As an EEA or Swiss national, you have the right to live and work in the UK (known as the ‘right of residence’) if:
-You are working in the UK (and have registered or obtained permission from UKBA if this is required); or
-You can support yourself and your family in the UK without becoming an unreasonable burden on public funds
Entering the United Kingdom
When you enter the UK, you will need to show your passport or national identity card. You should use the separate channel marked ‘EEA/EU’ where it is available. Immigration officers will check your passport or national identity card to make sure that it is valid and belongs to you.
If you have a right to live the in the UK, your family may join you in the UK.
If you are a student, only your spouse, civil partner or dependent children are entitled to a right of residence.
Other relatives (including extended family members such as brothers, sisters and cousins) do not have an automatic right to live in the UK. To be considered, the extended family member must be able to demonstrate that they are dependent on you.
Family Members who are not EEA or Swiss Nationals
If your family members are not EEA or Swiss nationals and they are coming to live with you permanently or on a long-term basis, they will need to apply for an EEA family permit before coming to the UK. The EEA family permit is similar to a visa and is issued by visa services. Your family members should apply for an EEA family permit at their nearest British diplomatic post.
You and your family members can:
-Accept offers of work;
-Work (whether as an employee or in self-employment);
-Set up a business;
-Manage a company; or
-Set up a local branch of a company.
If you are a Czech, Estonian, Hungarian, Latvian, Lithuanian, Polish, Slovakian or Slovenian national, you will need to register under the Worker Registration Scheme when you take work in the UK.
If you are a national of Bulgaria or Romania, you may not work until UKBA has given you permission.
Registration certificates, residence cards and family member residence stamps:
A registration certificate is a document, issued to EEA nationals, that confirms the holder’s right of residence under European law. You do not need a registration certificate to enter, live or work in the UK.

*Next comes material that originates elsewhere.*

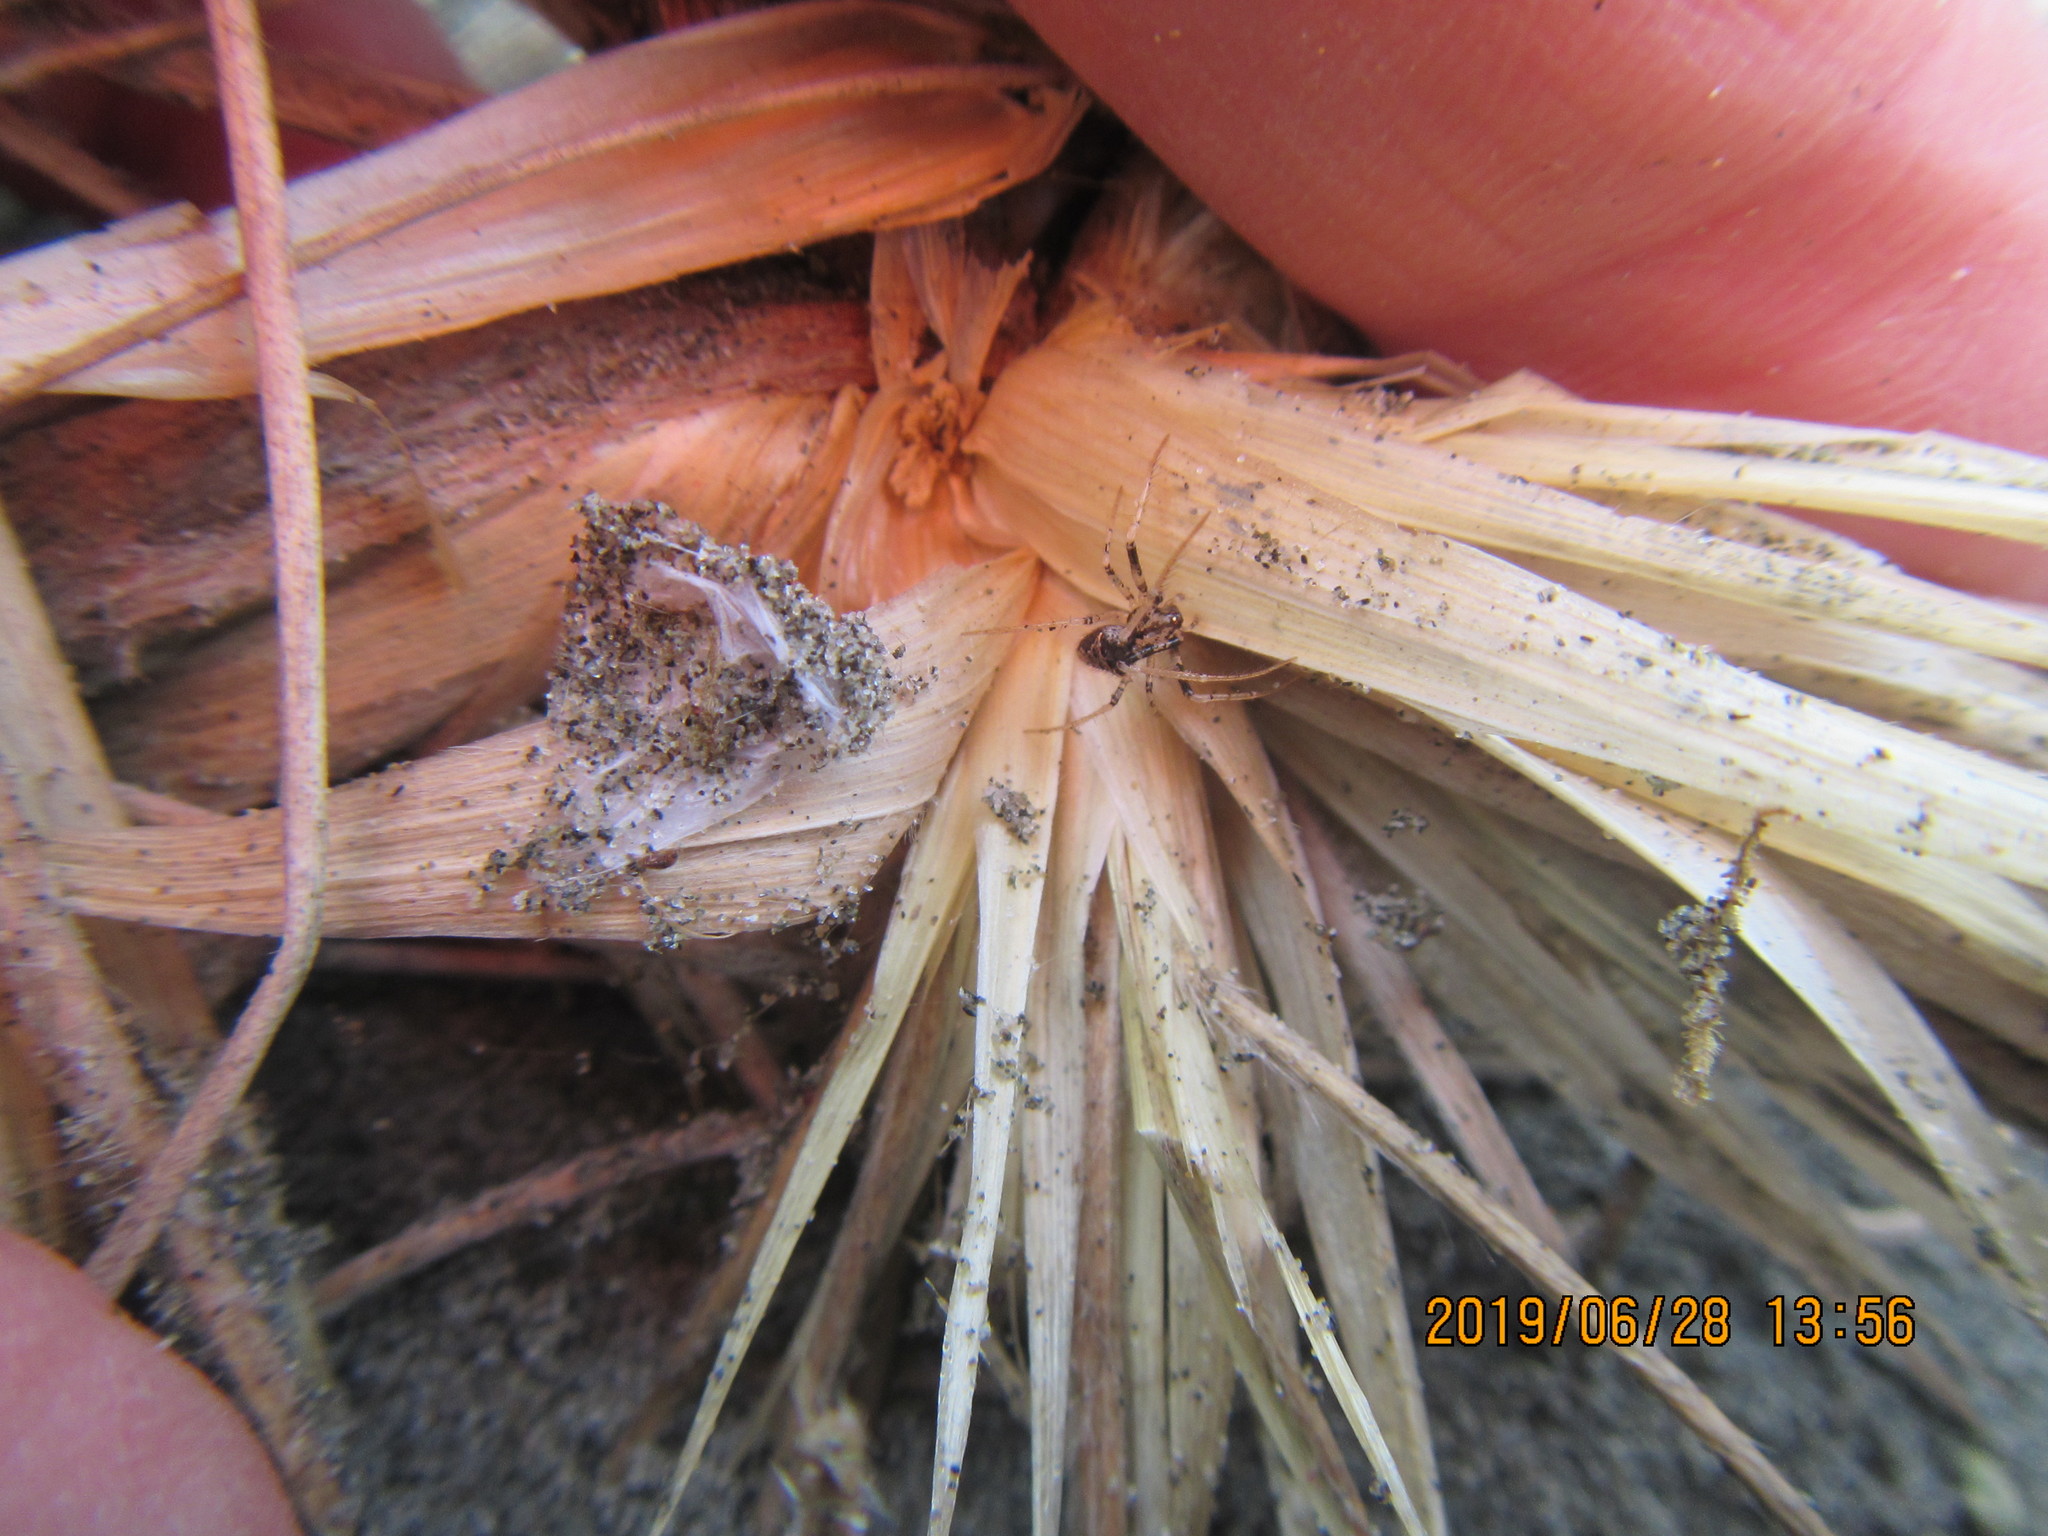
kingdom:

Residence cards are issued to EEA nationals’ family members who are not EEA nationals themselves. The card confirms the holder’s right of residence under European law.
If the EEA national is from Bulgaria, the Czech Republic, Estonia, Hungary, Latvia, Lithuania, Poland, Romania, Slovakia or Slovenia, their non-EEA family members cannot apply for a residence card until the EEA national has completed 12 months’ continuous employment in the UK. Until that time, each non-EEA national family member can apply for a family member residence stamp to confirm their right of residence under European law.
After you have lived in the UK for a continuous period of five years, you can apply for confirmation of permanent residence.
If you are a Swiss national or Swiss company that conducts business in the UK, you may send employees to work for you in the UK for up to 90 days without needing to apply for a work permit. Those employees must have been working for you in Switzerland or in an EEA member state for a reasonable period of time. If your employees are not EEA or Swiss nationals, they will need to apply for posted workers authorisation.
You do not have to work while you are living in the UK. But if you do not work, you must be able to support yourself and your family in the UK without becoming an unreasonable burden on public funds.